# Prove that $\sin x=[1+\sin x]+[1-\cos x]$ has no solution in $x\in \Bbb R$

Prove that $$\sin x=[1+\sin x]+[1-\cos x]$$ has no solution for $x\in \Bbb R$ where $[x]=\lfloor x\rfloor$

I reduced the equation into $$\sin x=2+[\sin x]+[-\cos x]$$

From here, I plotted the graphs of $\sin x$ and $-\cos x$, and then plottted the graphs of $[\sin x]$ and $[-\cos x]$. Finally, I split the number line into intervals and some distinct points in/at which I added the respective values of $[\sin x]$ and $[-\cos x]$ thus showed that within those intervals/at those points, there were no values of $x$ for which the original equation was valid.

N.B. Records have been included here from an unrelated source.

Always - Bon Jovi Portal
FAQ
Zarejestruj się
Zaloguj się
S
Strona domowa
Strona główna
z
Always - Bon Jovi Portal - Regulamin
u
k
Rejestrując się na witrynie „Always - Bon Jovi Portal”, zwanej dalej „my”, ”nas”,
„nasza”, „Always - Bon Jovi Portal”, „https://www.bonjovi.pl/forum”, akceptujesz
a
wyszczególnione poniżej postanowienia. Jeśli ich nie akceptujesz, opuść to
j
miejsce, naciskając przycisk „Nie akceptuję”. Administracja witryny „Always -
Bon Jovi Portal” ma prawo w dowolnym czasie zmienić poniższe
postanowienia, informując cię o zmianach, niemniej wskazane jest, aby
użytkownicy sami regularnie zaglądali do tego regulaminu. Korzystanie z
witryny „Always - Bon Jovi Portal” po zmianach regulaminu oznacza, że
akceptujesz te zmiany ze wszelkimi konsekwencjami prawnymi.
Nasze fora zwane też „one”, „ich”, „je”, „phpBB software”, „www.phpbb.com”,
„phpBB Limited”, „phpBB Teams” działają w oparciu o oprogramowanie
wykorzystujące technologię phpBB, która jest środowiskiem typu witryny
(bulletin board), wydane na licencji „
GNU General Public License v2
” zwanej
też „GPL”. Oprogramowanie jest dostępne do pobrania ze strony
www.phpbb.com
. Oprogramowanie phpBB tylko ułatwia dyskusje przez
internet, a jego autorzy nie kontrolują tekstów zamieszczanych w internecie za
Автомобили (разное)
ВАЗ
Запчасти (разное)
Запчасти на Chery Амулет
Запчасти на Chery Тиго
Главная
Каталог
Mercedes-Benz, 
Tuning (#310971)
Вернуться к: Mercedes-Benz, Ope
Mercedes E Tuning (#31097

I found this method quite long and messy (I usually hate methods which involve graphs as I'm a tad slow at them) and was wondering if a shorter and nicer method exists. If so, then could someone kindly show me the method? Thanks!

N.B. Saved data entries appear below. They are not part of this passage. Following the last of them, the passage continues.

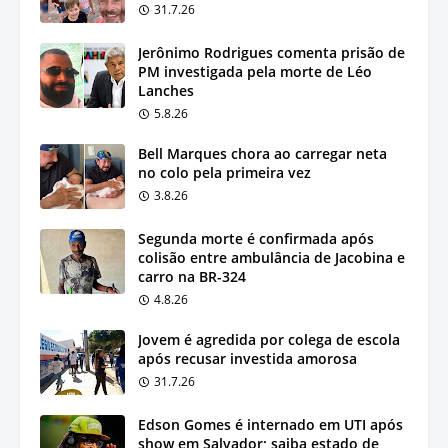
31.7.26
Jerônimo Rodrigues comenta prisão de
PM investigada pela morte de Léo
Lanches
5.8.26
Bell Marques chora ao carregar neta
no colo pela primeira vez
3.8.26
Segunda morte é confirmada após
colisão entre ambulância de Jacobina e
carro na BR-324
4.8.26
Jovem é agredida por colega de escola
após recusar investida amorosa
31.7.26
Edson Gomes é internado em UTI após
show em Salvador; saiba estado de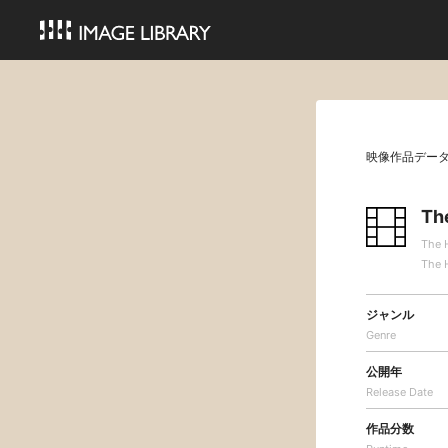
映像作品デー
Th
The 
The 
ジャンル
Genre
公開年
Release Date
作品分数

• I think you need to use the fact that $|sin(x)| \leq 1$ for each $x \in \mathbb{R}$. – richitesenpai Jun 11 '16 at 1:42
• That struck me at first too, but I couldn't understand how to apply it here. – user342209 Jun 11 '16 at 1:43
• The right side is always an integer, while the only integer values the left side could take are -1, 0, and 1. Couldn't you just try each of those? – f'' Jun 11 '16 at 1:54

## 2 Answers

Continue your idea, we get $$\sin x-[\sin x]=2+[-\cos x].$$ Note that $0\leqslant \sin x-[\sin x]<1$. But, $-1\leqslant -\cos x\leqslant 1$, thus $[-\cos x]\in\{-1,0,1\}\Rightarrow 2+[-\cos x]\in\{1,2,3\}\Rightarrow 2+[-\cos x]\geqslant 1>x-[\sin x].$

Note that $\sin(x)$ is an integer. But then $\lfloor \sin(x) \rfloor=\sin(x)$, so your equation reduces to $$\lceil \cos(x) \rceil=2$$ which is not possible.